Molecular and genealogical evidence for a founder effect in Fanconi anemia families of the Afrikaner population of South Africa

Abstract

Fanconi anemia (FA) is a rare, genetically heterogeneous autosomal recessive disorder associated with progressive aplastic anemia, congenital abnormalities, and cancer. FA has a very high incidence in the Afrikaner population of South Africa, possibly due to a founder effect. Previously we observed allelic association between polymorphic markers flanking the FA group A gene (FANCA) and disease chromosomes in Afrikaners. We genotyped 26 FA families with microsatellite and single nucleotide polymorphic markers and detected five FANCA haplotypes. Mutation scanning of the FANCA gene revealed association of these haplotypes with four different mutations. The most common was an intragenic deletion of exons 12-31, accounting for 60% of FA chromosomes in 46 unrelated Afrikaner FA patients, while two other mutations accounted for an additional 20%. Screening for these mutations in the European populations ancestral to the Afrikaners detected one patient from the Western Ruhr region of Germany who was heterozygous for the major deletion. The mutation was associated with the same unique FANCA haplotype as in Afrikaner patients. Genealogical investigation of 12 Afrikaner families with FA revealed that all were descended from a French Huguenot couple who arrived at the Cape on June 5, 1688, whereas mutation analysis showed that the carriers of the major mutation were descendants of this same couple.
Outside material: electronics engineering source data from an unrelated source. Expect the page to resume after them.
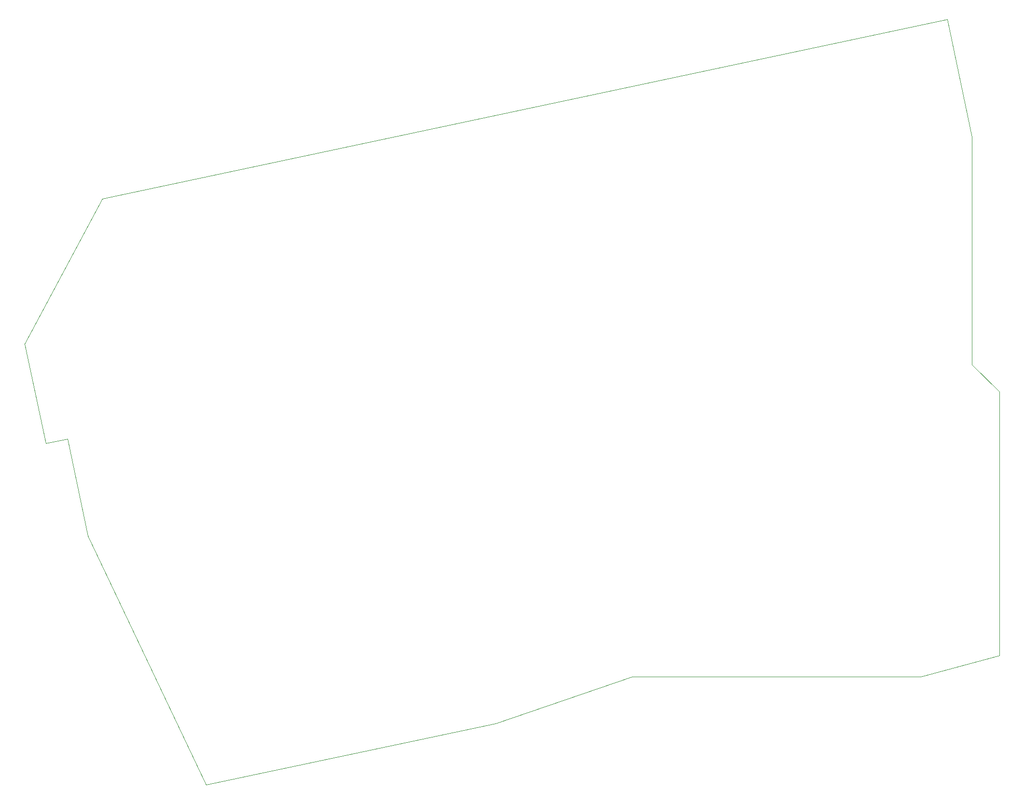
<source format=gm1>
G04 #@! TF.GenerationSoftware,KiCad,Pcbnew,(5.1.5-0-10_14)*
G04 #@! TF.CreationDate,2020-05-14T06:06:27+09:00*
G04 #@! TF.ProjectId,Colice,436f6c69-6365-42e6-9b69-6361645f7063,rev?*
G04 #@! TF.SameCoordinates,Original*
G04 #@! TF.FileFunction,Profile,NP*
%FSLAX46Y46*%
G04 Gerber Fmt 4.6, Leading zero omitted, Abs format (unit mm)*
G04 Created by KiCad (PCBNEW (5.1.5-0-10_14)) date 2020-05-14 06:06:27*
%MOMM*%
%LPD*%
G04 APERTURE LIST*
%ADD10C,0.050000*%
G04 APERTURE END LIST*
D10*
X188240574Y-93129092D02*
X193066566Y-97891600D01*
X104622600Y-156083000D02*
X128600200Y-147904200D01*
X104622600Y-156083000D02*
X53848000Y-166878000D01*
X179200000Y-147900000D02*
X128600200Y-147904200D01*
X33147000Y-123190000D02*
X29514800Y-106146600D01*
X25704800Y-106959400D02*
X29514800Y-106146600D01*
X25704800Y-106959400D02*
X22000000Y-89500000D01*
X183856583Y-32509079D02*
X188240514Y-53131303D01*
X35637840Y-64015028D02*
X183856583Y-32509079D01*
X22000000Y-89500000D02*
X35637840Y-64015028D01*
X53848000Y-166878000D02*
X33147000Y-123190000D01*
X193066527Y-144200000D02*
X179200000Y-147900000D01*
X193066566Y-97891600D02*
X193066527Y-144200000D01*
X188240514Y-53131303D02*
X188240574Y-93129092D01*
M02*

</source>
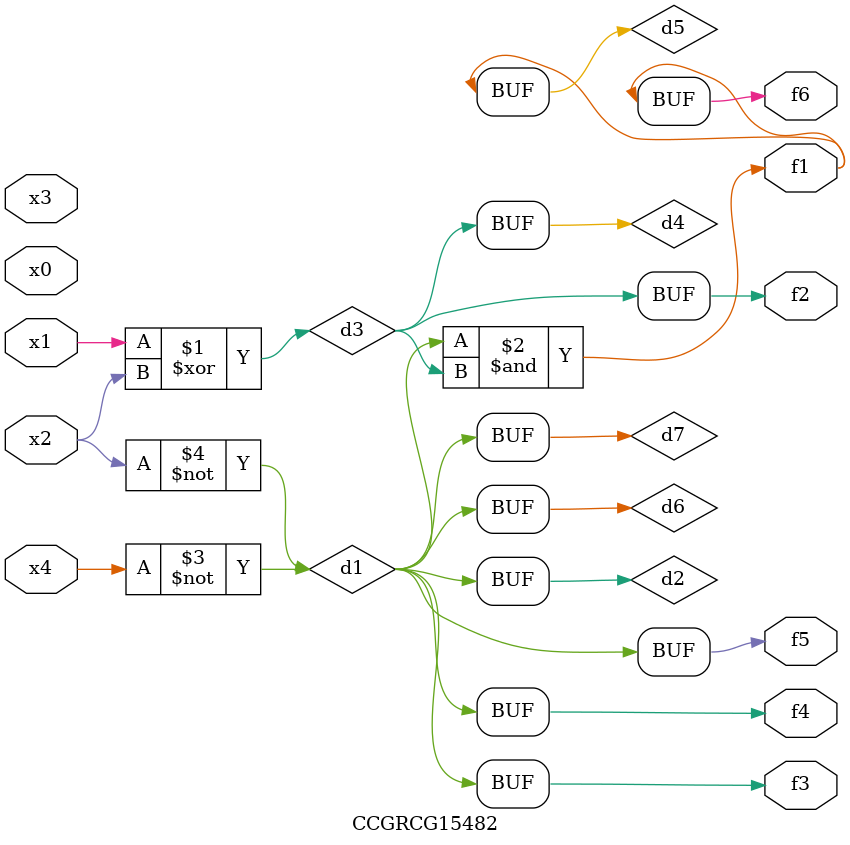
<source format=v>
module CCGRCG15482(
	input x0, x1, x2, x3, x4,
	output f1, f2, f3, f4, f5, f6
);

	wire d1, d2, d3, d4, d5, d6, d7;

	not (d1, x4);
	not (d2, x2);
	xor (d3, x1, x2);
	buf (d4, d3);
	and (d5, d1, d3);
	buf (d6, d1, d2);
	buf (d7, d2);
	assign f1 = d5;
	assign f2 = d4;
	assign f3 = d7;
	assign f4 = d7;
	assign f5 = d7;
	assign f6 = d5;
endmodule

</source>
The molecular and genealogical evidence is consistent with transmission of the major mutation to Western Germany and the Cape near the end of the 17th century, confirming the existence of a founder effect for FA in South Africa.

Figure 1

Haplotypes at the FANCA locus in Afrikaner FA patients. TACCAC and GCTAGT represent two SNP haplotypes in intron 31 of the FANCA gene.

Figure 2

(A) PCR analysis of the type I deletion. Lanes 1–4, biplex PCR of exons 11 and 12; lanes 5–8, biplex PCR of exons 31 and 32. The type I homozygotes in lanes 1, 2, 5, and 6 lack exons 12 and 31; lanes 3, 4, 7, and 8 are normal controls. (B) Sequence analysis of the type I deletion breakpoint. IVS11 and 31 show experimentally determined sequences from introns 11 and 31 in a 5′ to 3′ direction. The sequence determined from the type 1 breakpoint PCR product is shown between the intronic sequences. The dotted box shows homology between IVS11 sequence and the 5′ end of the type 1 sequence. The dashed box shows homology between the type 1 sequence and IVS31. The overlap between these two regions of homology is the likely recombination site. The double-underlined italic bold motif in the type 1 sequence was found to be highly homologous to Alu repeat sequences of various subfamilies. An unidentified nucleotide is designated N in the IVS31 sequence. (C) PCR analysis of the type I deletion. The larger product is a 1.3-kb fragment amplified from exons 12–14 of the wild-type FANCA gene, and the smaller product is the 715-bp fragment from the type I deletion. Lanes 1, 2, 5, and 8, type I heterozygotes; lanes 6 and 7, controls; lanes 3 and 4, type I homozygotes.

Figure 3

Possible segregation of the defective FANCA gene in the descendants of PWN.